C, spam_weight, penalty = best_hyperparameters
model[2] = LogisticRegression(penalty=penalty, C=C, solver="liblinear", class_weight={0:1, 1:spam_weight})
model[2].fit(X_train_sparse, y_train)
print("C={:.2e}, spam_weight={:.2f}, penalty={}".format(*best_hyperparameters))
for FPR_max in [1/2, 1/10, 1/100, 1/1000]:
    print("Test set: FPR={:.4f}, TPR={:.3f}, threshold={:.3f}".format(*evaluate_model(model[2], X_test_sparse, y_test, FPR_max=FPR_max)))

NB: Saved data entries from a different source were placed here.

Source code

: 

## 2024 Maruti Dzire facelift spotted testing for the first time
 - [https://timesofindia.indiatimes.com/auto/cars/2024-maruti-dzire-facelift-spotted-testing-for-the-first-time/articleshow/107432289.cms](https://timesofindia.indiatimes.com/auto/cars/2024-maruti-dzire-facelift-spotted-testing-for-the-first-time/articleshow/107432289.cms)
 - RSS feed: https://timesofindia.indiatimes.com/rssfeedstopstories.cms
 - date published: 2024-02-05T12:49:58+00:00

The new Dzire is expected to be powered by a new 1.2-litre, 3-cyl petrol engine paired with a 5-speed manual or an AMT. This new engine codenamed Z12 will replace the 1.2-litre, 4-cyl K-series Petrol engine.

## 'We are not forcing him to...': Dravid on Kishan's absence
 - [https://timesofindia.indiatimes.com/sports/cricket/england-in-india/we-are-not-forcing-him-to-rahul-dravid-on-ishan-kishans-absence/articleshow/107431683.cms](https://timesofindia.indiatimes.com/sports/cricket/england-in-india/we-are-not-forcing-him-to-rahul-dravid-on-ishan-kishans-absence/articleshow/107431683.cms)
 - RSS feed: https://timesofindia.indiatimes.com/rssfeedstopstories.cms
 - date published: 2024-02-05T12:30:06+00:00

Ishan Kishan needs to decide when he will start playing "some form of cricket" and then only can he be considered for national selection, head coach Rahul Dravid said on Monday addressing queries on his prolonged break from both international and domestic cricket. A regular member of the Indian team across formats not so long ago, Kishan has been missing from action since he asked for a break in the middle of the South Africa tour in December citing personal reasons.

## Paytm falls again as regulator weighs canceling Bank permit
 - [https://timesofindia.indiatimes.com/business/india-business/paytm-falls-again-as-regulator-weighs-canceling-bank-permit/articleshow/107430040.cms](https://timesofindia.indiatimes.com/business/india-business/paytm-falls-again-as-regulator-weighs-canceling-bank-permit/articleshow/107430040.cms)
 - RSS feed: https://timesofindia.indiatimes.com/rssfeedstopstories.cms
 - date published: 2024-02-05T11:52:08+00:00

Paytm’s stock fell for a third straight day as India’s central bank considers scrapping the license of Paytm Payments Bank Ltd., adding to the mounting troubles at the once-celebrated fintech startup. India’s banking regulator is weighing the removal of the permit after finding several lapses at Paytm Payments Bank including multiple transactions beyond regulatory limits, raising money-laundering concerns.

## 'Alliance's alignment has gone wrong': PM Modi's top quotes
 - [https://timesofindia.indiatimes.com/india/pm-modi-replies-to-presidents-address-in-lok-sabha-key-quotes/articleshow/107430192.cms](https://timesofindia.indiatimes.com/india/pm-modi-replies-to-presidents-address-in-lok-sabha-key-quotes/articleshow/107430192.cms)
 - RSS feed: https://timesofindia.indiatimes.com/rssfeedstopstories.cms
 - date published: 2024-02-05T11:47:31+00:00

# We have a recall of 82.5% and a false positive rate of <1% on the test set (which has been completely blinded up until this point). Looking around for other studies/implementations to benchmark against, I found [this study](https://arxiv.org/abs/cs/0009009), which compared several spam filtering techniques. For comparison, our constraint of max FPR of 1/100 would be roughly comparable to one of their models with parameter $\lambda = 100$ (this comparison falls apart for $\lambda\sim 1$). The value of $\lambda$ can be understood as the relative cost of misclassifying ham as spam vs misclassifying spam as ham - it is $\lambda$ times worse to make a false positive identification than a false negative. As we can see from their Table 1, our logistic regression model outperforms all the models they considered with regards to spam recall (TPR) for equivalent values of $\lambda$.